The grand jury investigating the shooting has been rescheduled at least twice, holding up the release of nearly any information on the raid.
[...]
Sunrise police declined to answer a dozen questions submitted to them this week, including whether SWAT teams are still being used to serve search warrants. Lt. Roger Torres, speaking for the department, said city attorneys suggested the department not comment. Diotaiuto had a concealed weapon’s permit, a “major factor” in justifying use of the SWAT team, police have said.
Whittier retained the law firm of Conrad & Scherer to look into her son’s death. Attorney William Scherer Jr. is suing for documents on the raid.
“We are full of frustration. Its one-year anniversary is coming up. We don’t have a copy of the autopsy, we don’t have a copy of the police report,” Scherer said. “All we have is a dead boy.”

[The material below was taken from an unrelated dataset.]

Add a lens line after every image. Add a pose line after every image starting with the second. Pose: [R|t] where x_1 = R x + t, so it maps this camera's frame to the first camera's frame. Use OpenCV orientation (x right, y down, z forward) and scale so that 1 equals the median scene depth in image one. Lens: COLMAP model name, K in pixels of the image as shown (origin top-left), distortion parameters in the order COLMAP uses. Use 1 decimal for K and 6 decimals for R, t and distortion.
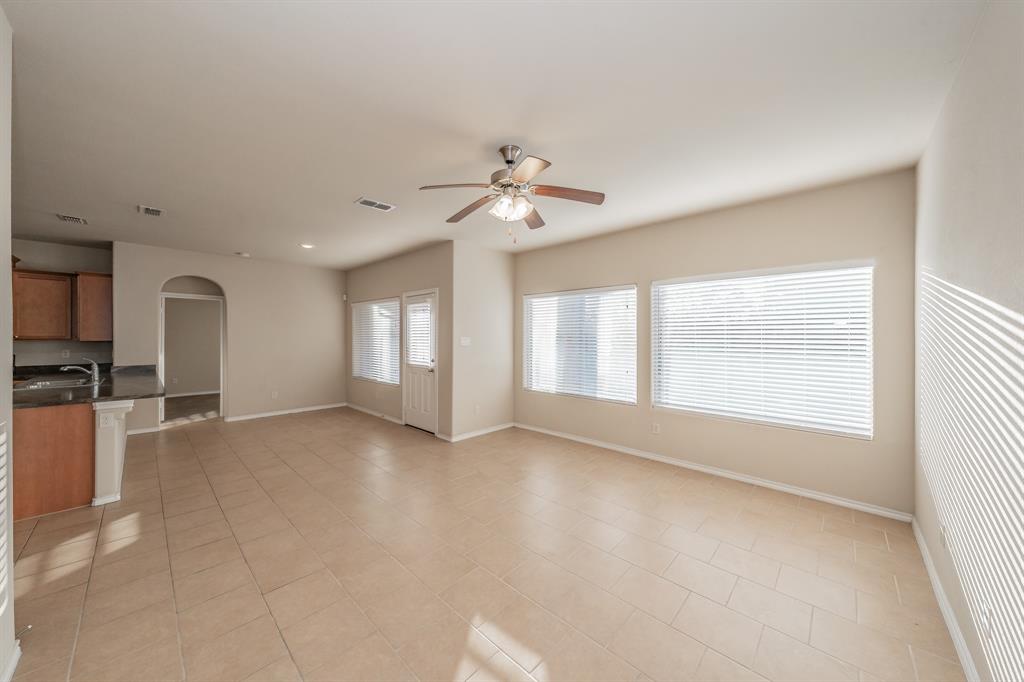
lens RADIAL K [[352.5, 0, 507.9], [0, 352.5, 338.0], [0, 0, 1]] dist [-0.005936, -0.000089]
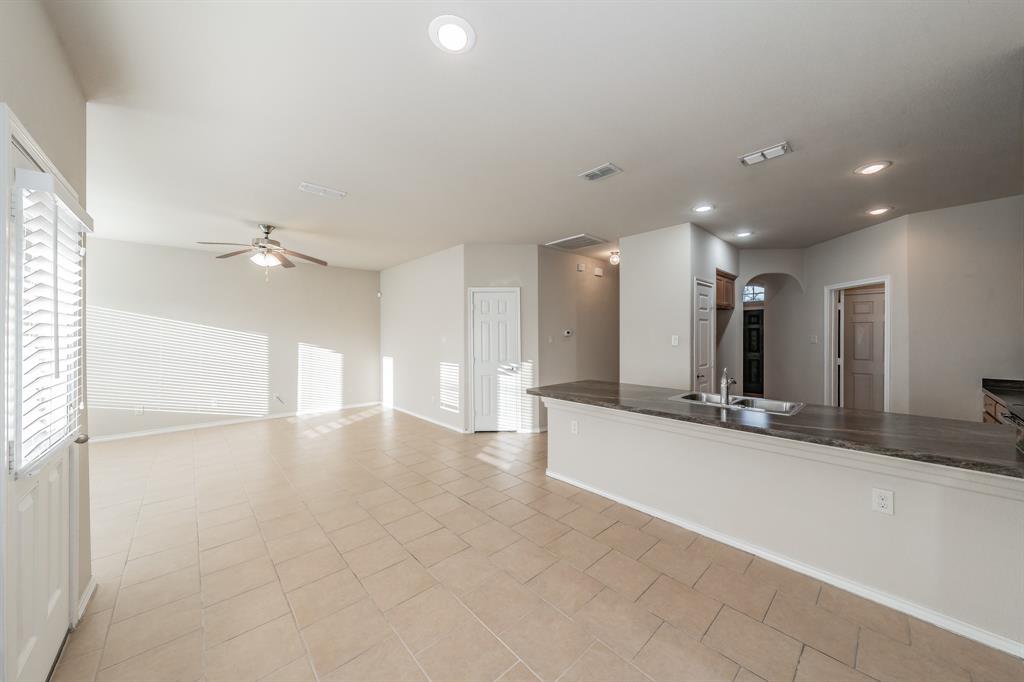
lens RADIAL K [[358.3, 0, 527.0], [0, 358.3, 337.9], [0, 0, 1]] dist [-0.000566, -0.000026]
pose [[-0.999342, -0.002023, 0.036211, -0.628946], [-0.001664, 0.999949, 0.009937, -0.006416], [-0.036229, 0.009870, -0.999295, 1.266150]]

It’s hard to come up with a benign reason why the Diotaiuto family and the press still haven’t been given access to those basic documents. Hats off to Haas for sticking with this story. Too often, the reporters who cover these cases forget about them, and allow the important questions to go unanswered.
Also, one can’t help but wonder if the wheels of justice would be turning this slowly if Diotaiuto were in fact a drug dealer, had survived the raid, and had killed a police officer in the process.
Gun rights activists might want to ponder the significance of the sentence I’ve bolded in the blockquote.